Exponentiation involves rules that help simplify expressions with powers. When you multiply two terms that have the same base, you add the exponents. This is because multiplying terms involves repeatedly multiplying the base, so it makes sense to combine the exponents into a single power.
In mathematical terms, for any number or expression with the same base \(a\), the rule is:

• \( a^m \cdot a^n = a^{m+n} \)

This rule helps us work with exponential expressions more efficiently, especially when dealing with more complex expressions. Recognizing the base and correctly identifying the exponents is crucial for applying this rule effectively. In our exercise, the base \(x\) appears in both terms, allowing us to use this rule to simplify the expression.
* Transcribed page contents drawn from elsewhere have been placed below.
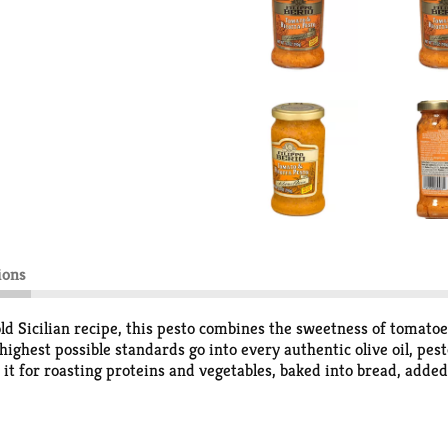
ions
cilian recipe, this pesto combines the sweetness of tomatoes 
hest possible standards go into every authentic olive oil, pest
it for roasting proteins and vegetables, baked into bread, adde
e oils to the recipe takes the flavor even further!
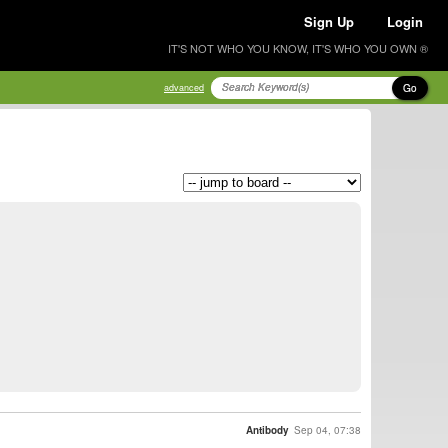
Sign Up
Login
IT'S NOT WHO YOU KNOW, IT'S WHO YOU OWN ®
Go
advanced
Antibody
Sep 04, 07:38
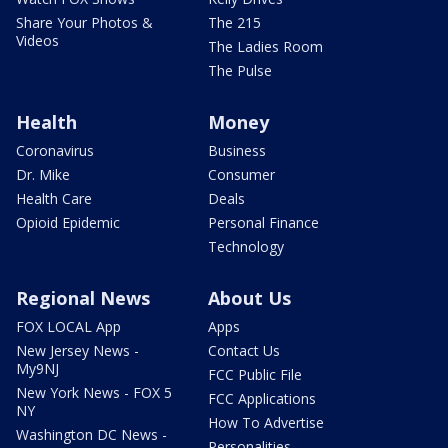
Share Your Photos &
The 215
Videos
The Ladies Room
The Pulse
Health
Money
Coronavirus
Business
Dr. Mike
Consumer
Health Care
Deals
Opioid Epidemic
Personal Finance
Technology
Regional News
About Us
FOX LOCAL App
Apps
New Jersey News -
Contact Us
My9NJ
FCC Public File
New York News - FOX 5
FCC Applications
NY
How To Advertise
Washington DC News -
Personalities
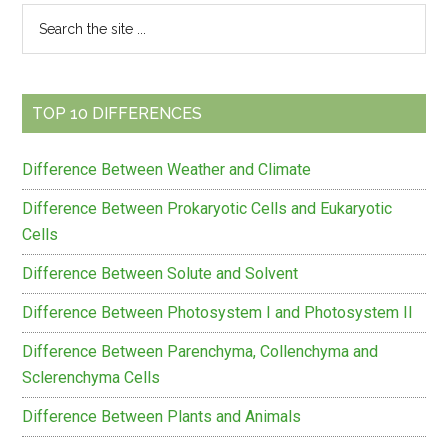
Primary
Search
the
Sidebar
site
...
TOP 10 DIFFERENCES
Difference Between Weather and Climate
Difference Between Prokaryotic Cells and Eukaryotic
Cells
Difference Between Solute and Solvent
Difference Between Photosystem I and Photosystem II
Difference Between Parenchyma, Collenchyma and
Sclerenchyma Cells
Difference Between Plants and Animals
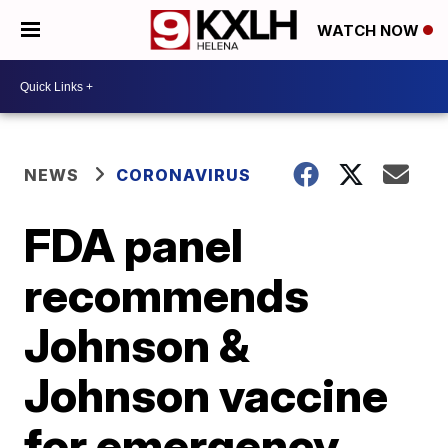
WATCH NOW
NEWS
CORONAVIRUS
FDA panel
recommends
Johnson &
Johnson vaccine
for emergency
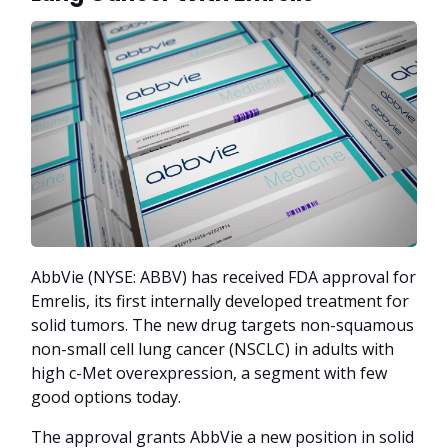
AbbVie (NYSE: ABBV) has received FDA approval for
Emrelis, its first internally developed treatment for
solid tumors. The new drug targets non-squamous
non-small cell lung cancer (NSCLC) in adults with
high c-Met overexpression, a segment with few
good options today.
The approval grants AbbVie a new position in solid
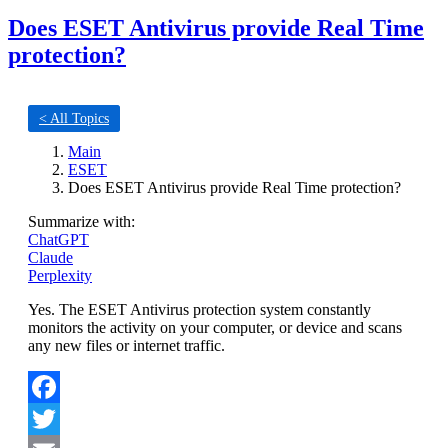
Does ESET Antivirus provide Real Time
protection?
< All Topics
Main
ESET
Does ESET Antivirus provide Real Time protection?
Summarize with:
ChatGPT
Claude
Perplexity
Yes. The ESET Antivirus protection system constantly
monitors the activity on your computer, or device and scans
any new files or internet traffic.
Facebook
Simplifying expressions with exponents is about making them more straightforward to understand and use. Once you've applied a rule like the one for multiplying exponents, you should proceed by simplifying any arithmetic calculations in the powers.
In our case, we had the expression \(x^{\frac{2}{5} + (-\frac{1}{5})}\), which simplifies to \(x^{\frac{2-1}{5}}\). Calculating \(\frac{2-1}{5}\) gives us \(\frac{1}{5}\).
This simplification step is essential. It boils down the expression to its most basic form using simple arithmetic. It also ensures that we can focus on other operations if necessary without dealing with complex or cumbersome expressions. Simplified expressions are easier to interpret and apply in broader mathematical problems.

Writing expressions with positive exponents is typically preferred because it's a more standard and accepted form in mathematics, making expressions easier to read and work with. Negative exponents indicate division and can be converted to positive ones by reciprocating the base.
In this exercise, even though the initial expression included a negative exponent, \(x^{-1/5}\), our application of the rules of exponents moved us toward a single expression that features a positive exponent: \(x^{\frac{1}{5}}\).
Converting and simplifying into positive exponents ensures clarity and consistency in mathematical communication. It also aids in preventing errors, especially when transferring calculations into more complex contexts. Aim for positive exponents wherever possible to streamline the simplification process and keep expressions neat and comprehensible.